Citizenship Of The Family
In the world of today, there is relentless messaging delivered around what constitutes a good family, a good parent, a good sibling, or a good human being. These messages are often delivered through the windows of our lives that we open up through social media. Comparing our lives to others has become second nature; we have become so hell-bent on portraying all that is "good" that we have somehow forgotten to actually be the good we so badly hope others perceive us to be.
With more hours spent working and fewer hours spent dedicated to the family, there is an unspoken devaluation of the importance of family. Essentially, families get lost in the chaos of modern life. We are exhausted, overworked, and still feel the need to pretend that we just aren't those things. We borrow time and energy from home life to fulfill work needs and sacrifice family time for productivity. This behaviour creates fatigue which in turn yields burn out - often nursed at the expense of the family. We start to do what is easier when it comes to our kids rather than what we know would be most beneficial.

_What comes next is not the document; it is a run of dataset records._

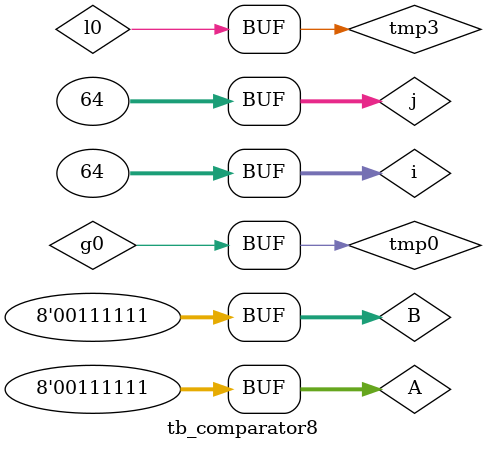
<source format=v>
`timescale 1ns / 1ps
module tb_comparator8(
    );


	 reg [7:0] A, B;  
	 wire lt, eq, gt;
	 wire e0, e1, e2;
	 wire g0, g1, g2;
	 wire l0, l1, l2;
	 
	 integer i;
	 integer j; 
	
	
	 Comparator3_1 gate0(A[7:5], B[7:5], l0, e0, g0);  
	 Comparator3_1 gate1(A[4:2], B[4:2], l1, e1, g1);  
	 Comparator3_1 gate2(A[2:0], B[2:0], l2, e2, g2);
	

	 assign eq = e0 & e1 & e2;
	 
	 wire tmp0, tmp1, tmp2;
	 assign tmp0 = g0;
	 assign tmp1 = e0 & g1;
	 assign tmp2 = e0 & e1 & g2;
	 assign gt = tmp0 | tmp1 | tmp2;  
	 
	 wire tmp3, tmp4, tmp5;
	 assign tmp3 = l0;
	 assign tmp4 = e0 & l1;
	 assign tmp5 = e0 & e1 & l2;
	 assign lt = tmp3 | tmp4 | tmp5;  
	 
	 
	 initial begin  
			for (i = 0; i < 64; i = i + 1)  
			begin
				for (j = 0; j < 64; j = j + 1)  
				begin   
					  A = i;  
					  B = j;  
					  #3;  
				end   		
			end
	 end   
	 
endmodule   

</source>
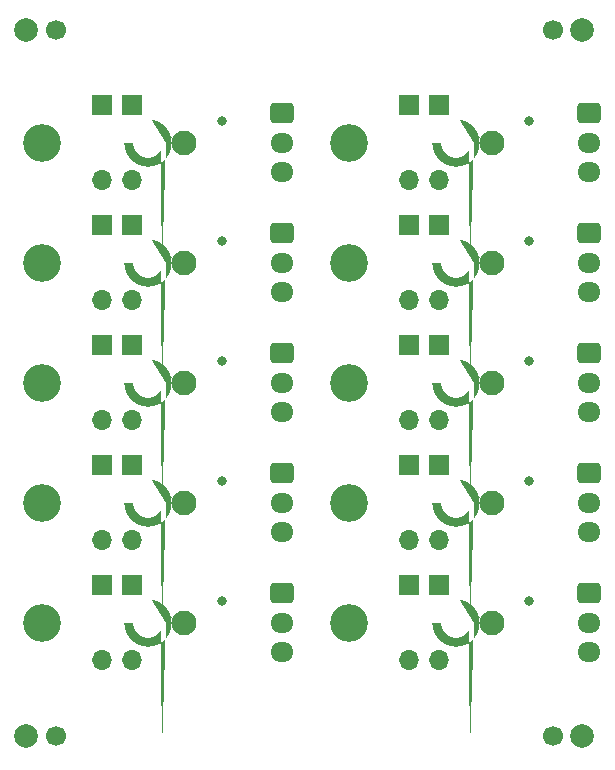
<source format=gbr>
%TF.GenerationSoftware,KiCad,Pcbnew,8.0.8*%
%TF.CreationDate,2025-02-20T22:09:20+11:00*%
%TF.ProjectId,panel,70616e65-6c2e-46b6-9963-61645f706362,rev?*%
%TF.SameCoordinates,Original*%
%TF.FileFunction,Soldermask,Bot*%
%TF.FilePolarity,Negative*%
%FSLAX46Y46*%
G04 Gerber Fmt 4.6, Leading zero omitted, Abs format (unit mm)*
G04 Created by KiCad (PCBNEW 8.0.8) date 2025-02-20 22:09:20*
%MOMM*%
%LPD*%
G01*
G04 APERTURE LIST*
G04 Aperture macros list*
%AMRoundRect*
0 Rectangle with rounded corners*
0 $1 Rounding radius*
0 $2 $3 $4 $5 $6 $7 $8 $9 X,Y pos of 4 corners*
0 Add a 4 corners polygon primitive as box body*
4,1,4,$2,$3,$4,$5,$6,$7,$8,$9,$2,$3,0*
0 Add four circle primitives for the rounded corners*
1,1,$1+$1,$2,$3*
1,1,$1+$1,$4,$5*
1,1,$1+$1,$6,$7*
1,1,$1+$1,$8,$9*
0 Add four rect primitives between the rounded corners*
20,1,$1+$1,$2,$3,$4,$5,0*
20,1,$1+$1,$4,$5,$6,$7,0*
20,1,$1+$1,$6,$7,$8,$9,0*
20,1,$1+$1,$8,$9,$2,$3,0*%
%AMFreePoly0*
4,1,85,-1.240370,1.979643,-0.961535,1.918986,-0.694170,1.819264,-0.443718,1.682507,-0.215279,1.511499,-0.013501,1.309721,0.157507,1.081282,0.294264,0.830830,0.393986,0.563465,0.454643,0.284630,0.475000,0.000000,0.454643,-0.284630,0.393986,-0.563465,0.294264,-0.830830,0.157507,-1.081282,-0.013501,-1.309721,-0.215279,-1.511499,-0.443718,-1.682507,-0.694170,-1.819264,-0.961535,-1.918986,
-1.240370,-1.979643,-1.525000,-2.000000,-1.809630,-1.979643,-2.088465,-1.918986,-2.355830,-1.819264,-2.606282,-1.682507,-2.834721,-1.511499,-3.036499,-1.309721,-3.207507,-1.081282,-3.344264,-0.830830,-3.443986,-0.563465,-3.504643,-0.284630,-3.525000,0.000000,-2.779775,0.000000,-2.760712,-0.217889,-2.704103,-0.429158,-2.611667,-0.627388,-2.486213,-0.806554,-2.331554,-0.961213,-2.152388,-1.086667,
-1.954158,-1.179103,-1.742889,-1.235712,-1.525000,-1.254775,-1.307111,-1.235712,-1.095842,-1.179103,-0.897612,-1.086667,-0.718446,-0.961213,-0.563787,-0.806554,-0.438333,-0.627388,-0.345897,-0.429158,-0.289288,-0.217889,-0.271683,-0.016674,-0.275000,0.000000,-0.271683,0.016674,-0.289288,0.217889,-0.345897,0.429158,-0.438333,0.627387,-0.563787,0.806554,-0.718446,0.961213,-0.897612,1.086667,
-1.095842,1.179103,-1.307111,1.235712,-1.525000,1.254775,-1.742889,1.235712,-1.954158,1.179103,-2.152387,1.086667,-2.331554,0.961213,-2.486213,0.806554,-2.611667,0.627387,-2.704103,0.429158,-2.760712,0.217889,-2.779775,0.000000,-3.525000,0.000000,-3.504643,0.284630,-3.443986,0.563465,-3.344264,0.830830,-3.207507,1.081282,-3.036499,1.309721,-2.834721,1.511499,-2.606282,1.682507,
-2.355830,1.819264,-2.088465,1.918986,-1.809630,1.979643,-1.525000,2.000000,-1.240370,1.979643,-1.240370,1.979643,$1*%
G04 Aperture macros list end*
%ADD10R,1.700000X1.700000*%
%ADD11C,3.200000*%
%ADD12O,1.700000X1.700000*%
%ADD13C,2.000000*%
%ADD14FreePoly0,180.000000*%
%ADD15C,2.100000*%
%ADD16O,1.950000X1.700000*%
%ADD17RoundRect,0.250000X-0.725000X0.600000X-0.725000X-0.600000X0.725000X-0.600000X0.725000X0.600000X0*%
%ADD18C,1.700000*%
%ADD19C,0.800000*%
G04 APERTURE END LIST*
D10*
%TO.C,J8*%
X159925000Y-49224500D03*
X157385000Y-49224500D03*
%TD*%
D11*
%TO.C,H1*%
X152310000Y-42239500D03*
%TD*%
%TO.C,H1*%
X126275000Y-52399500D03*
%TD*%
%TO.C,H1*%
X152310000Y-32079500D03*
%TD*%
%TO.C,H1*%
X152310000Y-52399500D03*
%TD*%
D12*
%TO.C,J9*%
X133890000Y-65734500D03*
X131350000Y-65734500D03*
%TD*%
D10*
%TO.C,J8*%
X159925000Y-69544500D03*
X157385000Y-69544500D03*
%TD*%
D12*
%TO.C,J9*%
X133890000Y-55574500D03*
X131350000Y-55574500D03*
%TD*%
D13*
%TO.C,KiKit_TO_3*%
X124965000Y-82299500D03*
%TD*%
D11*
%TO.C,H1*%
X152310000Y-72719500D03*
%TD*%
D10*
%TO.C,J8*%
X159925000Y-59384500D03*
X157385000Y-59384500D03*
%TD*%
D13*
%TO.C,KiKit_TO_2*%
X172035000Y-22500000D03*
%TD*%
D12*
%TO.C,J9*%
X159925000Y-55574500D03*
X157385000Y-55574500D03*
%TD*%
D11*
%TO.C,H1*%
X126275000Y-72719500D03*
%TD*%
D12*
%TO.C,J9*%
X133890000Y-35254500D03*
X131350000Y-35254500D03*
%TD*%
D11*
%TO.C,H1*%
X126275000Y-62559500D03*
%TD*%
D10*
%TO.C,J8*%
X133890000Y-28904500D03*
X131350000Y-28904500D03*
%TD*%
D12*
%TO.C,J9*%
X159925000Y-65734500D03*
X157385000Y-65734500D03*
%TD*%
D10*
%TO.C,J8*%
X133890000Y-39064500D03*
X131350000Y-39064500D03*
%TD*%
D13*
%TO.C,KiKit_TO_4*%
X172035000Y-82299500D03*
%TD*%
D11*
%TO.C,H1*%
X126275000Y-32079500D03*
%TD*%
D12*
%TO.C,J9*%
X133890000Y-75894500D03*
X131350000Y-75894500D03*
%TD*%
D11*
%TO.C,H1*%
X152310000Y-62559500D03*
%TD*%
%TO.C,H1*%
X126275000Y-42239500D03*
%TD*%
D10*
%TO.C,J8*%
X133890000Y-49224500D03*
X131350000Y-49224500D03*
%TD*%
D12*
%TO.C,J9*%
X159925000Y-35254500D03*
X157385000Y-35254500D03*
%TD*%
D10*
%TO.C,J8*%
X159925000Y-28904500D03*
X157385000Y-28904500D03*
%TD*%
%TO.C,J8*%
X159925000Y-39064500D03*
X157385000Y-39064500D03*
%TD*%
D12*
%TO.C,J9*%
X133890000Y-45414500D03*
X131350000Y-45414500D03*
%TD*%
%TO.C,J9*%
X159925000Y-75894500D03*
X157385000Y-75894500D03*
%TD*%
D10*
%TO.C,J8*%
X133890000Y-59384500D03*
X131350000Y-59384500D03*
%TD*%
%TO.C,J8*%
X133890000Y-69544500D03*
X131350000Y-69544500D03*
%TD*%
D13*
%TO.C,KiKit_TO_1*%
X124965000Y-22500000D03*
%TD*%
D12*
%TO.C,J9*%
X159925000Y-45414500D03*
X157385000Y-45414500D03*
%TD*%
D14*
%TO.C,H4*%
X136815000Y-62559500D03*
D15*
X138340000Y-62559500D03*
%TD*%
D16*
%TO.C,J3*%
X172630000Y-34579500D03*
X172630000Y-32079500D03*
D17*
X172630000Y-29579500D03*
%TD*%
D16*
%TO.C,J3*%
X146595000Y-34579500D03*
X146595000Y-32079500D03*
D17*
X146595000Y-29579500D03*
%TD*%
D16*
%TO.C,J3*%
X172630000Y-75219500D03*
X172630000Y-72719500D03*
D17*
X172630000Y-70219500D03*
%TD*%
D14*
%TO.C,H4*%
X162850000Y-32079500D03*
D15*
X164375000Y-32079500D03*
%TD*%
D14*
%TO.C,H4*%
X136815000Y-42239500D03*
D15*
X138340000Y-42239500D03*
%TD*%
D14*
%TO.C,H4*%
X162850000Y-42239500D03*
D15*
X164375000Y-42239500D03*
%TD*%
D14*
%TO.C,H4*%
X136815000Y-72719500D03*
D15*
X138340000Y-72719500D03*
%TD*%
D16*
%TO.C,J3*%
X172630000Y-65059500D03*
X172630000Y-62559500D03*
D17*
X172630000Y-60059500D03*
%TD*%
D14*
%TO.C,H4*%
X162850000Y-72719500D03*
D15*
X164375000Y-72719500D03*
%TD*%
D16*
%TO.C,J3*%
X146595000Y-54899500D03*
X146595000Y-52399500D03*
D17*
X146595000Y-49899500D03*
%TD*%
D16*
%TO.C,J3*%
X172630000Y-44739500D03*
X172630000Y-42239500D03*
D17*
X172630000Y-39739500D03*
%TD*%
D14*
%TO.C,H4*%
X162850000Y-52399500D03*
D15*
X164375000Y-52399500D03*
%TD*%
D14*
%TO.C,H4*%
X136815000Y-52399500D03*
D15*
X138340000Y-52399500D03*
%TD*%
D16*
%TO.C,J3*%
X172630000Y-54899500D03*
X172630000Y-52399500D03*
D17*
X172630000Y-49899500D03*
%TD*%
D16*
%TO.C,J3*%
X146595000Y-75219500D03*
X146595000Y-72719500D03*
D17*
X146595000Y-70219500D03*
%TD*%
D18*
%TO.C,KiKit_FID_B_1*%
X127465000Y-22500000D03*
%TD*%
%TO.C,KiKit_FID_B_3*%
X127465000Y-82299500D03*
%TD*%
%TO.C,KiKit_FID_B_2*%
X169535000Y-22500000D03*
%TD*%
D16*
%TO.C,J3*%
X146595000Y-65059500D03*
X146595000Y-62559500D03*
D17*
X146595000Y-60059500D03*
%TD*%
D14*
%TO.C,H4*%
X136815000Y-32079500D03*
D15*
X138340000Y-32079500D03*
%TD*%
D14*
%TO.C,H4*%
X162850000Y-62559500D03*
D15*
X164375000Y-62559500D03*
%TD*%
D18*
%TO.C,KiKit_FID_B_4*%
X169535000Y-82299500D03*
%TD*%
D16*
%TO.C,J3*%
X146595000Y-44739500D03*
X146595000Y-42239500D03*
D17*
X146595000Y-39739500D03*
%TD*%
D19*
X141515000Y-30199500D03*
X167550000Y-30199500D03*
X141515000Y-40359500D03*
X167550000Y-40359500D03*
X141515000Y-50519500D03*
X167550000Y-50519500D03*
X141515000Y-60679500D03*
X167550000Y-60679500D03*
X141515000Y-70839500D03*
X167550000Y-70839500D03*
M02*

</source>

Now more than ever is the time to start investing in your family. Family is a microcosm of the community and success outside of the home begins with success inside of the home. Family is the place to begin the vital process of socialization; to create a system of structure and expectation that you would be proud of your kids replicating in public. Family is the first lesson in relationship norms and how others should be treated. It is unfair to assume that your children can act a certain way inside the house but can't or won't behave that way outside of the home.
Being a part of a family is a privilege and, just like being a part of a community, there are a set of rules and responsibilities that should be followed within the house. These rules can and should be established within each household based on what works for the family and the age of your children. The point is that there is a level of respect, there are rules to be followed, and there are consequences that occur if there is no follow-through. Like in society at large, within the family, it is important to teach our kids that what we do is for the greater good of everyone. We do what is best for the most amount of people in spite of your individual convictions. Giving kids a free-pass in the house creates a sense of entitlement; this belief that all that we have is a given regardless of the way we behave.
Do I think that everyone should quit their jobs or cut their work hours? Absolutely not. That is not a practical thing to expect and quite frankly isn't what everyone wants. Instead, make dedicated family time a priority. Create rules that become the pillars of your family life. From the simplest acts of common courtesy (e.g., flushing the toilet or looking at people in the eye when you speak) to the expected behaviours (e.g., cleaning up after yourself or packing your own school lunches), model appropriate behaviour and enforce the rules that will constitute the values of your family. It isn't enough to tell your children to be kind, ask them to say sorry, or verbalize what is acceptable behaviour. We have to show our kids every day what is and isn't tolerated within the family and thus, within society no matter where their journey leads them. Children are much smarter than we give them credit for and will take every square inch of space we give to them. They know what they can get away with making it vital that there are no free passes.
After all, the individuals you walk with through life, from the very beginning to the bitter end, are your family members. It can't hurt fostering those relationships and creating an environment that promotes mutual respect.